# DIRECTIVE:
Could you copy every one of the entries below word for word, without changing a single line?
━━━━━━━━━━━━━━━━━━━━
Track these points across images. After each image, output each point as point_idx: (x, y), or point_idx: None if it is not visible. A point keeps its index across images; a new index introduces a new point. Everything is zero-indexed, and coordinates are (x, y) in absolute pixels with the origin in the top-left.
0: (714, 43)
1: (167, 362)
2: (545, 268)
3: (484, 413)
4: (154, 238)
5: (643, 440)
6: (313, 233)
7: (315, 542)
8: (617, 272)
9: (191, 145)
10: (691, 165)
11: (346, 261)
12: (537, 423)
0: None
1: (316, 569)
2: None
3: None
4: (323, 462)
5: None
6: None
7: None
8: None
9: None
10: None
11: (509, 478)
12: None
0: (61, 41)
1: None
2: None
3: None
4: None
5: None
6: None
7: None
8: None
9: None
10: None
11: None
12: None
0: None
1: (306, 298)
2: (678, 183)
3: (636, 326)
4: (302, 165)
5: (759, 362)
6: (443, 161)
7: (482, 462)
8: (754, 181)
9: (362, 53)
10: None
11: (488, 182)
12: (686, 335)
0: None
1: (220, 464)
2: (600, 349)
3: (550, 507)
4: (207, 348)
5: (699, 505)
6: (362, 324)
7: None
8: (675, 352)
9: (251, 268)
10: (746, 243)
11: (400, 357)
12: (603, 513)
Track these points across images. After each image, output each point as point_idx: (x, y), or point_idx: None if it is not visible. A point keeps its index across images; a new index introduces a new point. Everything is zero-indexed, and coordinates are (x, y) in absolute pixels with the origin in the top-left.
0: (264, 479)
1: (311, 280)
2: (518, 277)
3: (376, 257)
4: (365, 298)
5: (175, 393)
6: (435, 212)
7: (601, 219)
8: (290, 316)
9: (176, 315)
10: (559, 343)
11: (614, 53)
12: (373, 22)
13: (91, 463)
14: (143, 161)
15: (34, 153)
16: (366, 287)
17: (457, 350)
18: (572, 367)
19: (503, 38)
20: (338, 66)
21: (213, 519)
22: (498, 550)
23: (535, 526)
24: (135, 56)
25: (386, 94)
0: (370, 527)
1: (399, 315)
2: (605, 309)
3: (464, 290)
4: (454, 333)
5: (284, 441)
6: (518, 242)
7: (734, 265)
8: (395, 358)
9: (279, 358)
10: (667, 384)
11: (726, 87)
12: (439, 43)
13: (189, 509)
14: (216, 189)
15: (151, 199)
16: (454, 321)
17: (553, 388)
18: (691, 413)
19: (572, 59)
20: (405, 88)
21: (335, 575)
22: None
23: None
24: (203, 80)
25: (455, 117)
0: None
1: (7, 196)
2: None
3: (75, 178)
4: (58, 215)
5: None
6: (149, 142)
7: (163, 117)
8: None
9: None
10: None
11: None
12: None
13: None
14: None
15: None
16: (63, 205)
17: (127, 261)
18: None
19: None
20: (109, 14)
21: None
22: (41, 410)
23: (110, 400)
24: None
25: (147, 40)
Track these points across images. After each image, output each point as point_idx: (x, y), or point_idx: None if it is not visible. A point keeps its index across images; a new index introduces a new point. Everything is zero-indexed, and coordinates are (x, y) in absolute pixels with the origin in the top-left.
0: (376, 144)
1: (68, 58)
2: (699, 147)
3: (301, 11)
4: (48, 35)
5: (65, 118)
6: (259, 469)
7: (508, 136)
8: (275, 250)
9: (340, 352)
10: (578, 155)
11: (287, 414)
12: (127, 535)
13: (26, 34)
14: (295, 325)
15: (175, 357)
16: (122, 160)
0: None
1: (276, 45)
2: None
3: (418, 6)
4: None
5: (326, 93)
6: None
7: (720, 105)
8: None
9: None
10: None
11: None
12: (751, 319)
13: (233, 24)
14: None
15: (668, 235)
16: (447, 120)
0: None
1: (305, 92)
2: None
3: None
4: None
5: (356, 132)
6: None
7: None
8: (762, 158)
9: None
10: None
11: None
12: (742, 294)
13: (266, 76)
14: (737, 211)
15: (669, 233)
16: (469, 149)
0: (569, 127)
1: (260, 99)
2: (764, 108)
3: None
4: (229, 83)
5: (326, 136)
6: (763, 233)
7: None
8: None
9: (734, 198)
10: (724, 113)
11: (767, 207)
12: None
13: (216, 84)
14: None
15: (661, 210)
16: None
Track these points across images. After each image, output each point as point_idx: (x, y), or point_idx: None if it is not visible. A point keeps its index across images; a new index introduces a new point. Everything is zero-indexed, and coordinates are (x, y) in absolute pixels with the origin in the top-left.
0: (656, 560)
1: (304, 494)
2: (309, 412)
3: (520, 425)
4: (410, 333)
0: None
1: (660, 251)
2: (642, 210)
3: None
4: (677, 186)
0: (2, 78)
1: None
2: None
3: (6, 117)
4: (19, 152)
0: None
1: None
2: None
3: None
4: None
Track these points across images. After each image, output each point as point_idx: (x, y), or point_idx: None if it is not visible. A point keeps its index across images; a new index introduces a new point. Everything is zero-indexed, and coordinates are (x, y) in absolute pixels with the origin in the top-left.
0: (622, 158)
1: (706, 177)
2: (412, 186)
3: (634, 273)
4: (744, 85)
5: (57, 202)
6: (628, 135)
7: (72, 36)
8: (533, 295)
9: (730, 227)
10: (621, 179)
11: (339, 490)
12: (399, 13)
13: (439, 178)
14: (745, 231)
━━━━━━━━━━━━━━━━━━━━
# TASK SOLUTION:
Track these points across images. After each image, output each point as point_idx: (x, y), or point_idx: None if it is not visible. A point keeps its index across images; a new index introduces a new point. Everything is zero-indexed, and coordinates are (x, y) in absolute pixels with the origin in the top-left.
0: (714, 43)
1: (167, 362)
2: (545, 268)
3: (484, 413)
4: (154, 238)
5: (643, 440)
6: (313, 233)
7: (315, 542)
8: (617, 272)
9: (191, 145)
10: (691, 165)
11: (346, 261)
12: (537, 423)
0: None
1: (316, 569)
2: None
3: None
4: (323, 462)
5: None
6: None
7: None
8: None
9: None
10: None
11: (509, 478)
12: None
0: (61, 41)
1: None
2: None
3: None
4: None
5: None
6: None
7: None
8: None
9: None
10: None
11: None
12: None
0: None
1: (306, 298)
2: (678, 183)
3: (636, 326)
4: (302, 165)
5: (759, 362)
6: (443, 161)
7: (482, 462)
8: (754, 181)
9: (362, 53)
10: None
11: (488, 182)
12: (686, 335)
0: None
1: (220, 464)
2: (600, 349)
3: (550, 507)
4: (207, 348)
5: (699, 505)
6: (362, 324)
7: None
8: (675, 352)
9: (251, 268)
10: (746, 243)
11: (400, 357)
12: (603, 513)
Track these points across images. After each image, output each point as point_idx: (x, y), or point_idx: None if it is not visible. A point keeps its index across images; a new index introduces a new point. Everything is zero-indexed, and coordinates are (x, y) in absolute pixels with the origin in the top-left.
0: (264, 479)
1: (311, 280)
2: (518, 277)
3: (376, 257)
4: (365, 298)
5: (175, 393)
6: (435, 212)
7: (601, 219)
8: (290, 316)
9: (176, 315)
10: (559, 343)
11: (614, 53)
12: (373, 22)
13: (91, 463)
14: (143, 161)
15: (34, 153)
16: (366, 287)
17: (457, 350)
18: (572, 367)
19: (503, 38)
20: (338, 66)
21: (213, 519)
22: (498, 550)
23: (535, 526)
24: (135, 56)
25: (386, 94)
0: (370, 527)
1: (399, 315)
2: (605, 309)
3: (464, 290)
4: (454, 333)
5: (284, 441)
6: (518, 242)
7: (734, 265)
8: (395, 358)
9: (279, 358)
10: (667, 384)
11: (726, 87)
12: (439, 43)
13: (189, 509)
14: (216, 189)
15: (151, 199)
16: (454, 321)
17: (553, 388)
18: (691, 413)
19: (572, 59)
20: (405, 88)
21: (335, 575)
22: None
23: None
24: (203, 80)
25: (455, 117)
0: None
1: (7, 196)
2: None
3: (75, 178)
4: (58, 215)
5: None
6: (149, 142)
7: (163, 117)
8: None
9: None
10: None
11: None
12: None
13: None
14: None
15: None
16: (63, 205)
17: (127, 261)
18: None
19: None
20: (109, 14)
21: None
22: (41, 410)
23: (110, 400)
24: None
25: (147, 40)
Track these points across images. After each image, output each point as point_idx: (x, y), or point_idx: None if it is not visible. A point keeps its index across images; a new index introduces a new point. Everything is zero-indexed, and coordinates are (x, y) in absolute pixels with the origin in the top-left.
0: (376, 144)
1: (68, 58)
2: (699, 147)
3: (301, 11)
4: (48, 35)
5: (65, 118)
6: (259, 469)
7: (508, 136)
8: (275, 250)
9: (340, 352)
10: (578, 155)
11: (287, 414)
12: (127, 535)
13: (26, 34)
14: (295, 325)
15: (175, 357)
16: (122, 160)
0: None
1: (276, 45)
2: None
3: (418, 6)
4: None
5: (326, 93)
6: None
7: (720, 105)
8: None
9: None
10: None
11: None
12: (751, 319)
13: (233, 24)
14: None
15: (668, 235)
16: (447, 120)
0: None
1: (305, 92)
2: None
3: None
4: None
5: (356, 132)
6: None
7: None
8: (762, 158)
9: None
10: None
11: None
12: (742, 294)
13: (266, 76)
14: (737, 211)
15: (669, 233)
16: (469, 149)
0: (569, 127)
1: (260, 99)
2: (764, 108)
3: None
4: (229, 83)
5: (326, 136)
6: (763, 233)
7: None
8: None
9: (734, 198)
10: (724, 113)
11: (767, 207)
12: None
13: (216, 84)
14: None
15: (661, 210)
16: None
Track these points across images. After each image, output each point as point_idx: (x, y), or point_idx: None if it is not visible. A point keeps its index across images; a new index introduces a new point. Everything is zero-indexed, and coordinates are (x, y) in absolute pixels with the origin in the top-left.
0: (656, 560)
1: (304, 494)
2: (309, 412)
3: (520, 425)
4: (410, 333)
0: None
1: (660, 251)
2: (642, 210)
3: None
4: (677, 186)
0: (2, 78)
1: None
2: None
3: (6, 117)
4: (19, 152)
0: None
1: None
2: None
3: None
4: None
Track these points across images. After each image, output each point as point_idx: (x, y), or point_idx: None if it is not visible. A point keeps its index across images; a new index introduces a new point. Everything is zero-indexed, and coordinates are (x, y) in absolute pixels with the origin in the top-left.
0: (622, 158)
1: (706, 177)
2: (412, 186)
3: (634, 273)
4: (744, 85)
5: (57, 202)
6: (628, 135)
7: (72, 36)
8: (533, 295)
9: (730, 227)
10: (621, 179)
11: (339, 490)
12: (399, 13)
13: (439, 178)
14: (745, 231)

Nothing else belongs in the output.